Pick out every line in the items below that contains the string "Hong", and copy each of those lines.

• Data provided:

= Beginning of Section =

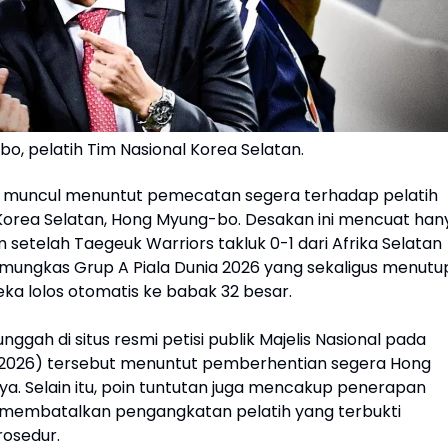
o, pelatih Tim Nasional Korea Selatan.
i muncul menuntut pemecatan segera terhadap pelatih
 Korea Selatan, Hong Myung-bo. Desakan ini mencuat han
setelah Taegeuk Warriors takluk 0-1 dari Afrika Selatan
mungkas Grup A Piala Dunia 2026 yang sekaligus menutu
ka lolos otomatis ke babak 32 besar.
unggah di situs resmi petisi publik Majelis Nasional pada
2026) tersebut menuntut pemberhentian segera Hong
ya. Selain itu, poin tuntutan juga mencakup penerapan
 membatalkan pengangkatan pelatih yang terbukti
osedur.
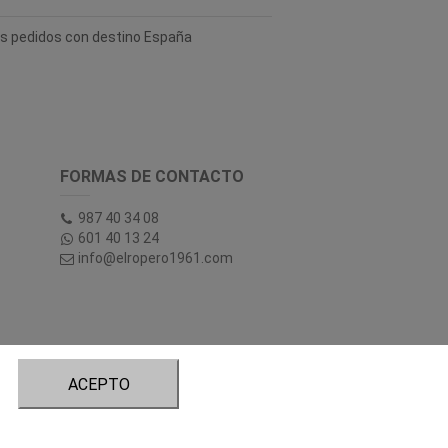
los pedidos con destino España
FORMAS DE CONTACTO
987 40 34 08
601 40 13 24
info@elropero1961.com
ACEPTO
tory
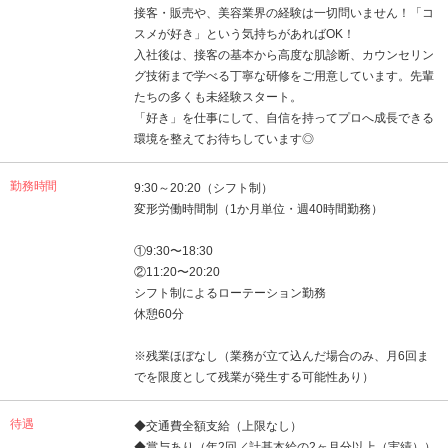
接客・販売や、美容業界の経験は一切問いません！「コ
スメが好き」という気持ちがあればOK！
入社後は、接客の基本から高度な肌診断、カウンセリン
グ技術まで学べる丁寧な研修をご用意しています。先輩
たちの多くも未経験スタート。
「好き」を仕事にして、自信を持ってプロへ成長できる
環境を整えてお待ちしています◎
勤務時間
9:30～20:20（シフト制）
変形労働時間制（1か月単位・週40時間勤務）
①9:30〜18:30
②11:20〜20:20
シフト制によるローテーション勤務
休憩60分
※残業ほぼなし（業務が立て込んだ場合のみ、月6回ま
でを限度として残業が発生する可能性あり）
待遇
◆交通費全額支給（上限なし）
◆賞与あり（年2回／計基本給の2ヶ月分以上（実績））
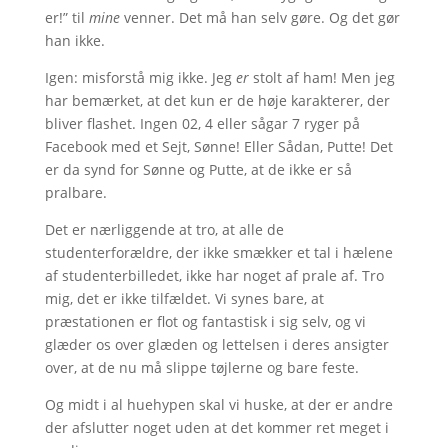
er!” til
mine
venner. Det må han selv gøre. Og det gør
han ikke.
Igen: misforstå mig ikke. Jeg
er
stolt af ham! Men jeg
har bemærket, at det kun er de høje karakterer, der
bliver flashet. Ingen 02, 4 eller sågar 7 ryger på
Facebook med et Sejt, Sønne! Eller Sådan, Putte! Det
er da synd for Sønne og Putte, at de ikke er så
pralbare.
Det er nærliggende at tro, at alle de
studenterforældre, der ikke smækker et tal i hælene
af studenterbilledet, ikke har noget af prale af. Tro
mig, det er ikke tilfældet. Vi synes bare, at
præstationen er flot og fantastisk i sig selv, og vi
glæder os over glæden og lettelsen i deres ansigter
over, at de nu må slippe tøjlerne og bare feste.
Og midt i al huehypen skal vi huske, at der er andre
der afslutter noget uden at det kommer ret meget i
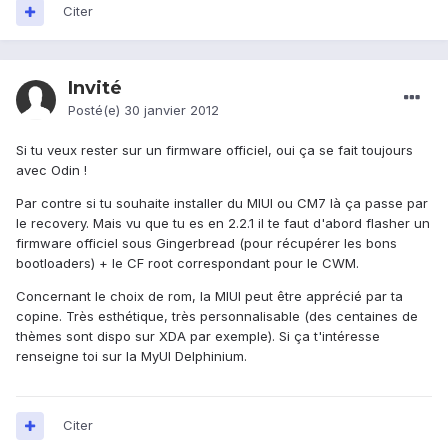
Citer
Invité
Posté(e)
30 janvier 2012
Si tu veux rester sur un firmware officiel, oui ça se fait toujours
avec Odin !
Par contre si tu souhaite installer du MIUI ou CM7 là ça passe par
le recovery. Mais vu que tu es en 2.2.1 il te faut d'abord flasher un
firmware officiel sous Gingerbread (pour récupérer les bons
bootloaders) + le CF root correspondant pour le CWM.
Concernant le choix de rom, la MIUI peut être apprécié par ta
copine. Très esthétique, très personnalisable (des centaines de
thèmes sont dispo sur XDA par exemple). Si ça t'intéresse
renseigne toi sur la MyUI Delphinium.
Citer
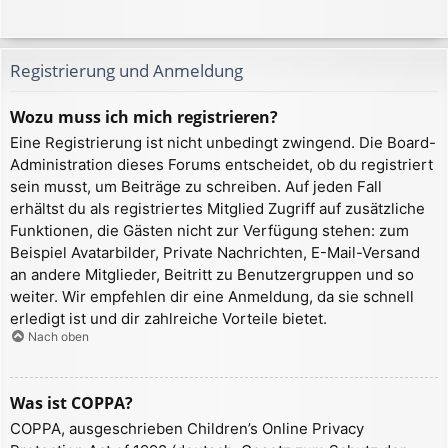
Registrierung und Anmeldung
Wozu muss ich mich registrieren?
Eine Registrierung ist nicht unbedingt zwingend. Die Board-
Administration dieses Forums entscheidet, ob du registriert
sein musst, um Beiträge zu schreiben. Auf jeden Fall
erhältst du als registriertes Mitglied Zugriff auf zusätzliche
Funktionen, die Gästen nicht zur Verfügung stehen: zum
Beispiel Avatarbilder, Private Nachrichten, E-Mail-Versand
an andere Mitglieder, Beitritt zu Benutzergruppen und so
weiter. Wir empfehlen dir eine Anmeldung, da sie schnell
erledigt ist und dir zahlreiche Vorteile bietet.
Nach oben
Was ist COPPA?
COPPA, ausgeschrieben Children’s Online Privacy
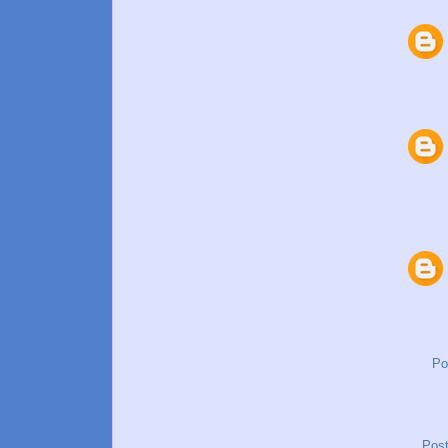
Po
Post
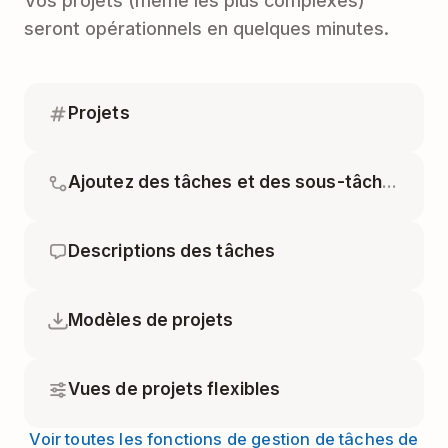
Vos projets (même les plus complexes)
seront opérationnels en quelques minutes.
Projets
Ajoutez des tâches et des sous-tâches
Descriptions des tâches
Modèles de projets
Vues de projets flexibles
Voir toutes les fonctions de gestion de tâches de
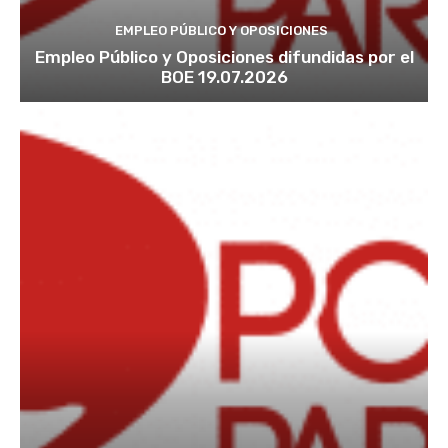
EMPLEO PÚBLICO Y OPOSICIONES
Empleo Público y Oposiciones difundidas por el
BOE 19.07.2026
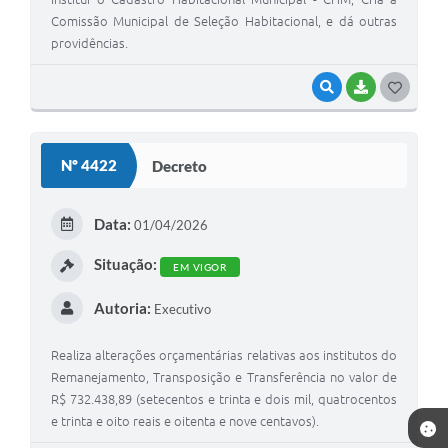
Comissão Municipal de Seleção Habitacional, e dá outras
providências.
VISUALIZAR
BAIXAR
G
O
S
Nº 4422
Decreto
T
E
Data:
01/04/2026
I
Situação:
EM VIGOR
Autoria:
Executivo
Realiza alterações orçamentárias relativas aos institutos do
Remanejamento, Transposição e Transferência no valor de
R$ 732.438,89 (setecentos e trinta e dois mil, quatrocentos
e trinta e oito reais e oitenta e nove centavos).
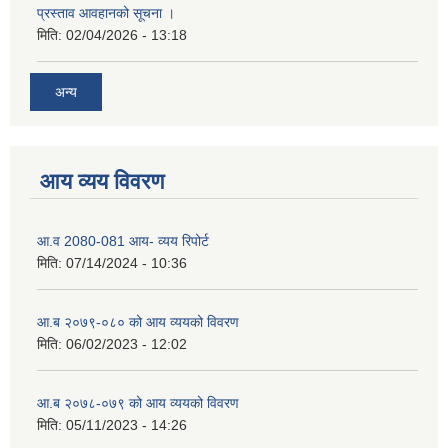
प्रस्ताव आवहानको सूचना ।
मिति:
02/04/2026 - 13:18
अन्य
आय व्यय विवरण
आ.व 2080-081 आय- व्यय रिपोर्ट
मिति:
07/14/2024 - 10:36
आ.ब २०७९-०८० को आय व्ययको विवरण
मिति:
06/02/2023 - 12:02
आ.ब २०७८-०७९ को आय व्ययको विवरण
मिति:
05/11/2023 - 14:26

= End of Section =

• Answer space:
 Korea Selatan, Hong Myung-bo. Desakan ini mencuat han
2026) tersebut menuntut pemberhentian segera Hong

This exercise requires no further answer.